Eating to support our genetics

From an evolutionary point of view, our world has changed enormously over the past 100 years and with it our eating habits and our way of life, while our genome remains the same as in our ancestors. There is clearly a gap between our genetic heritage and today’s environment to which we have simply not yet adapted genetically.

Paléo on a daily basis: what do we eat then?

This diet is first and foremost a way of eating very raw, without ultra-processed products and very rich in nutrients. Then, all the products that have been brought to us with the agricultural, industrial and chemical revolutions are therefore excluded from this diet such as cereals, legumes, dairy products, refined sugar, sweeteners and preservatives. So what’s left to eat, you might be wondering?! Well, quantity of vegetables, tubers and roots (for their fiber intake), quality proteins such as oily fish, seafood, meat or eggs, oilseeds (walnuts, almonds, etc.) as well as good fats in the form of olive oil, coconut oil and animal fats. Finally, fruit can be consumed in moderation.

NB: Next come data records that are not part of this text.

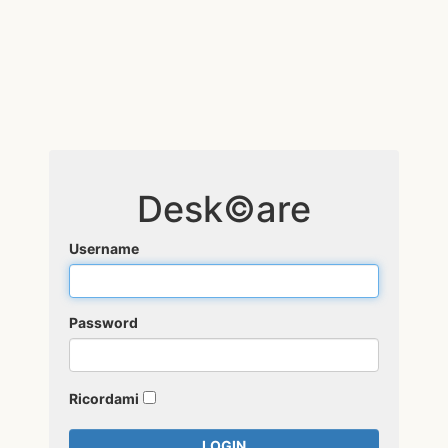
Desk©are
Username
Password
Ricordami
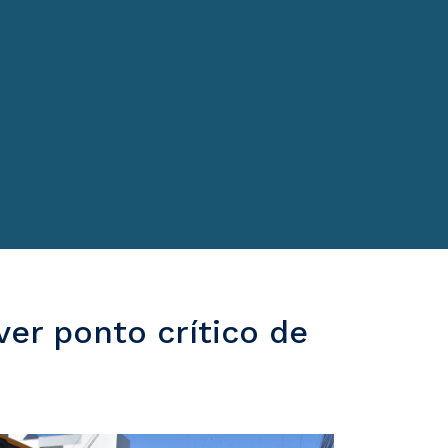
er ponto crítico de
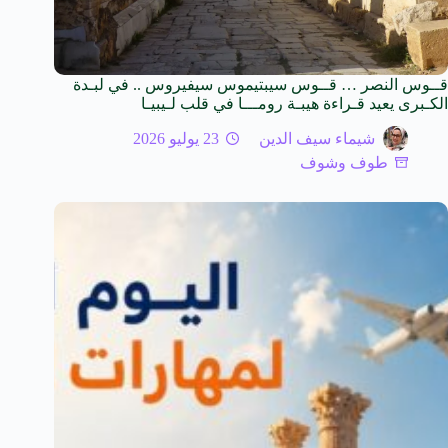
قــوس النصر … قــوس سيبتيموس سيفيروس .. في لبـدة
الكـبرى يعيد قـراءة هيبـة رومـــا في قلب لـيبيـا
شيماء سيف الدين
23 يوليو 2026
طوف وشوف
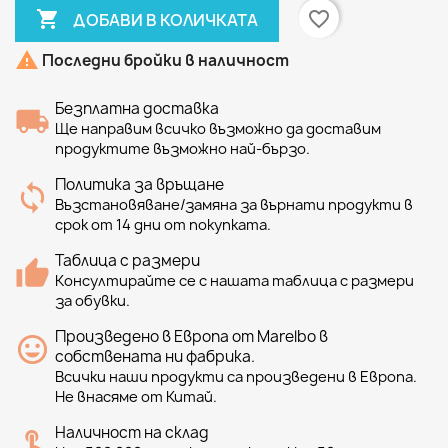

favorite_border
ДОБАВИ В КОЛИЧКАТА

Последни бройки в наличност
Безплатна доставка
Ще направим всичко възможно да доставим
продуктите възможно най-бързо.
Политика за връщане
Възстановяване/замяна за върнати продукти в
срок от 14 дни от покупката.
Таблица с размери
Консултирайте се с нашата таблица с размери
за обувки.
Произведено в Европа от Marelbo в
собствената ни фабрика.
Всички наши продукти са произведени в Европа.
Не внасяме от Китай.
Наличност на склад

This way of eating naturally rebalances the macronutrients and the balance on the plate. Nowadays, many people get more than 50% of their daily calories from carbohydrates, in accordance with certain health recommendations such as the PNNS (National Nutritional Health Plan). This, in the long term, can be a problem especially for people with a genetic predisposition to metabolic diseases. Human beings are fortunate to be able to use the three main categories of macronutrients (carbohydrates, lipids, proteins) as a source of energy, but the problems when consuming too many carbohydrates are numerous, in particular that of addiction. , very strong with carbohydrates. We then lose metabolic flexibility and our ability to use fatty acids (fats) and proteins for energy is reduced. In addition, overconsumption of carbohydrates, especially refined carbohydrates, is an intake of empty calories that increases blood sugar fluctuations, thus tiring our pancreas and reducing our insulin sensitivity.